Developmental Endocrinology Research Group (K.S.A., P.C.H., M.T.D.), University College London, Institute of Child Health, London WC1N 1EH, United Kingdom; Department of Pediatric Endocrinology (C.B.), Great Ormond Street Hospital for Children, London WC1N 3JH, United Kingdom; and Department of Pediatrics (J.J.), Mater Dei Hospital, Msida MSD 2090, Malta

Address all correspondence and requests for reprints to: Professor Mehul T. Dattani, Clinical and Academic Lead in Endocrinology, Developmental Endocrinology Research Group, Clinical and Molecular Genetics Unit, University College London Institute of Child Health, 30 Guilford Street, London WC1N 1EH, United Kingdom. E-mail: m.dattani{at}ich.ucl.ac.uk.

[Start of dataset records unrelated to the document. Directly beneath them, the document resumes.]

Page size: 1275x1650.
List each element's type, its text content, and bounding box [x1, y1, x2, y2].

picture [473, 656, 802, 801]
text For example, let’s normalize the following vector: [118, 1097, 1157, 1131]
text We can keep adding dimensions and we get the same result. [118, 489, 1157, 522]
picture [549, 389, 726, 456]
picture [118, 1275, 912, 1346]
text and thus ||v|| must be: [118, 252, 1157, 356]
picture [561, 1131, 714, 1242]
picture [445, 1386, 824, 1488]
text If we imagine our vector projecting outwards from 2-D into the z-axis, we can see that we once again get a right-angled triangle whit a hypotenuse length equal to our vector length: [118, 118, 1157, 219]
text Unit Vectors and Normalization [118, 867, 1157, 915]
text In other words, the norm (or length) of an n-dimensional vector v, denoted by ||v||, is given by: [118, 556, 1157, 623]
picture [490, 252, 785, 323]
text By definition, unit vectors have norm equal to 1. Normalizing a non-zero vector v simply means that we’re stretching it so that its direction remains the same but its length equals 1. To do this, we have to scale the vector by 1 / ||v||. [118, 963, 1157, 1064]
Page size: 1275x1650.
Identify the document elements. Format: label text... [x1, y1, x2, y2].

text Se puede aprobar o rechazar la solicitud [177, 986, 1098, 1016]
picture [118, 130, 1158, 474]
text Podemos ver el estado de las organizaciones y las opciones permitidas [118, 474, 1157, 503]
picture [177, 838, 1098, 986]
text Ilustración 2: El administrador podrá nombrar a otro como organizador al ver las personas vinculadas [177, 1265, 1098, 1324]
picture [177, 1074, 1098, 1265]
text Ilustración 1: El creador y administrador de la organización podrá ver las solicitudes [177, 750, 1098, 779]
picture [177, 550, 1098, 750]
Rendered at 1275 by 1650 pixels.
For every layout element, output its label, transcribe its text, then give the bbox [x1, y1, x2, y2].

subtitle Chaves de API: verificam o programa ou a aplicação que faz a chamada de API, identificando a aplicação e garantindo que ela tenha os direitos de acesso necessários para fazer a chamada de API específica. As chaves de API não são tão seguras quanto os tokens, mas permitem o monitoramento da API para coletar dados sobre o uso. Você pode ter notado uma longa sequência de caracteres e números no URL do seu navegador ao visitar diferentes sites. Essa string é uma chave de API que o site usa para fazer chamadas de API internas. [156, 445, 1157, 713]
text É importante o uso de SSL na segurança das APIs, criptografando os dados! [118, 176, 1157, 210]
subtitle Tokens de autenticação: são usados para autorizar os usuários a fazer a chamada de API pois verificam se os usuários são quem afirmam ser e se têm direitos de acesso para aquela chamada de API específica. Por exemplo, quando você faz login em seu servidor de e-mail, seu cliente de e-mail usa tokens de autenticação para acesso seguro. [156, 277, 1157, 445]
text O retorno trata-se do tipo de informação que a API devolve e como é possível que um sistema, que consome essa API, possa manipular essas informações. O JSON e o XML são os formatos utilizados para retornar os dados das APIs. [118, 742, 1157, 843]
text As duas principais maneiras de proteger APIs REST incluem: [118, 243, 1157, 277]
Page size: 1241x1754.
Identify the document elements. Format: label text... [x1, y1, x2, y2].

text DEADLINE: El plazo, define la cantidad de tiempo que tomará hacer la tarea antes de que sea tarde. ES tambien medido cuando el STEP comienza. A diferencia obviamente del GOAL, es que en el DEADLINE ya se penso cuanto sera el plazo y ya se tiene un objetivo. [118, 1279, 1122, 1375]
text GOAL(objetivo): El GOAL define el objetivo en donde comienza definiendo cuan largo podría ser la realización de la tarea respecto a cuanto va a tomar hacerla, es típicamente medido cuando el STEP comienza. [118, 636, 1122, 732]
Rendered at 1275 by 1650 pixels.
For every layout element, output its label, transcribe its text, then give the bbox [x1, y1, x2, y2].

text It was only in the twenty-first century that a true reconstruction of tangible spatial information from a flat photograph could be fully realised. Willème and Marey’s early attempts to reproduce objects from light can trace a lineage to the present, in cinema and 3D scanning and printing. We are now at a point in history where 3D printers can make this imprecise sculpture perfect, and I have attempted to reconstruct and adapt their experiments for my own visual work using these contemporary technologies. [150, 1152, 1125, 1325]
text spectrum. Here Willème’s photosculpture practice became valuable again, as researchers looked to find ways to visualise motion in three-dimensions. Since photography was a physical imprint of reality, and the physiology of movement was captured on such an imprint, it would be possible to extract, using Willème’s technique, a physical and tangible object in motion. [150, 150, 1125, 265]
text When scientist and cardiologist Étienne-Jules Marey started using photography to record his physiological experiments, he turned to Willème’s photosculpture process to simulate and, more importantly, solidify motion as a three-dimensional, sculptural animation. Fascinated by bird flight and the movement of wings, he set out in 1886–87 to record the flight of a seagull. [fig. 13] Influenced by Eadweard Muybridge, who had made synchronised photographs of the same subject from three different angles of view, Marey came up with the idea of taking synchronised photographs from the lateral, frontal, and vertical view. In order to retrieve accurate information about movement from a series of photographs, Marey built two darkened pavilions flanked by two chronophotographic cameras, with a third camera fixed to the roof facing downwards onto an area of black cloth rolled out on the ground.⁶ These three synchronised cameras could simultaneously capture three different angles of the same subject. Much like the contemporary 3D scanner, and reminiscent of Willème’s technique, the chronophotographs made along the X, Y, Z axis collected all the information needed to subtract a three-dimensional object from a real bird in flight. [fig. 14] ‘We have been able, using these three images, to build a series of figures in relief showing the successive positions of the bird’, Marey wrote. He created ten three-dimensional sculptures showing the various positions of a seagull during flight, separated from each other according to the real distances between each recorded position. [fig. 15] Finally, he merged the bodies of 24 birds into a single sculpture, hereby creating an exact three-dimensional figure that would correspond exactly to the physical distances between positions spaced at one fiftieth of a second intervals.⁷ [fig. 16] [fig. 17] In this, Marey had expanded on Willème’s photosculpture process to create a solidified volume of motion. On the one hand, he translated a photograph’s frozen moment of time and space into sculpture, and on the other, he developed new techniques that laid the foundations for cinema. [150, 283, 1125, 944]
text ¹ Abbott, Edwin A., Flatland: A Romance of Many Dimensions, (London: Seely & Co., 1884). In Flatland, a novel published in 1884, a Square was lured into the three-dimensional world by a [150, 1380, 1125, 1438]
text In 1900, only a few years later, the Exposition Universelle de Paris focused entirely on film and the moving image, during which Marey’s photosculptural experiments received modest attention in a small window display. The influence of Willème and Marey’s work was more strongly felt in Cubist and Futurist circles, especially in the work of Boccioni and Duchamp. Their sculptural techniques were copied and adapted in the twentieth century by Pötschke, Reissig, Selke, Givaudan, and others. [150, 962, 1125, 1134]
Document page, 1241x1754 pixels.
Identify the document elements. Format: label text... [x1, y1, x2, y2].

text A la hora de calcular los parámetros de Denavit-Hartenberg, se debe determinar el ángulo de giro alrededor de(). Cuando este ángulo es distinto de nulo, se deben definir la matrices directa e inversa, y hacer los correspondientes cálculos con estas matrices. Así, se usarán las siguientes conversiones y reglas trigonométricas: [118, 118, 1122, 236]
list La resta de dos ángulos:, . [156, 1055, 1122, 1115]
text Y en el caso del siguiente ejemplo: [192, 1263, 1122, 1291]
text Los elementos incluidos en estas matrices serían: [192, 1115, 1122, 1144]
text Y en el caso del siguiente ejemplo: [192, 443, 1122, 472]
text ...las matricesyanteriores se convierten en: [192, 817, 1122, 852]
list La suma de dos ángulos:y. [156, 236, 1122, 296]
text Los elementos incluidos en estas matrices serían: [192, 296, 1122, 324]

Background and Aims: Acanthosis nigricans (AN) has been reported in association with severe skeletal dysplasias due to activating mutations in FGFR3, including thanatophoric dysplasia, severe achondroplasia (ACH) with developmental delay and AN (SADDAN syndrome), and Crouzon syndrome with AN. There are isolated reports of patients with ACH and AN. In this series, we report clinical and biochemical data on five male patients, four with ACH and one with hypochondroplasia (HCH), who developed AN without SADDAN.

Methods and Results: We compared the results of a 1.75 g/kg oral glucose tolerance test performed in patients with ACH/HCH and AN with age-, sex-, and puberty-matched short children. Three of the patients were treated with recombinant human GH (dose range, 45–50 µg/kg/d), one patient had discontinued treatment 6 months before presentation, and one had never been treated. All patients had a fasting plasma glucose of less than 6 mmol/liter, and no patient had a plasma glucose greater than 7.8 mmol/liter at 2 h after ingestion of a glucose load. Although body mass index was higher in patients with skeletal dysplasia (28.9 ± 7.3 vs. 20 ± 0.6 kg/m²; P = 0.01), mean fasting plasma insulin concentration was greater in controls (14.4 ± 4.8 vs. 6.0 ± 4.5 mU/liter; P = 0.03), as was homeostasis assessment index for insulin resistance (2.5 ± 0.9 vs. 1.17 ± 0.8; P = 0.05).

Conclusion: Our findings suggest that the development of AN in patients with ACH/HCH is not due to insulin insensitivity either on its own or secondary to treatment with recombinant human GH. Whether the AN is due to altered melanocyte function in these individuals remains to be established.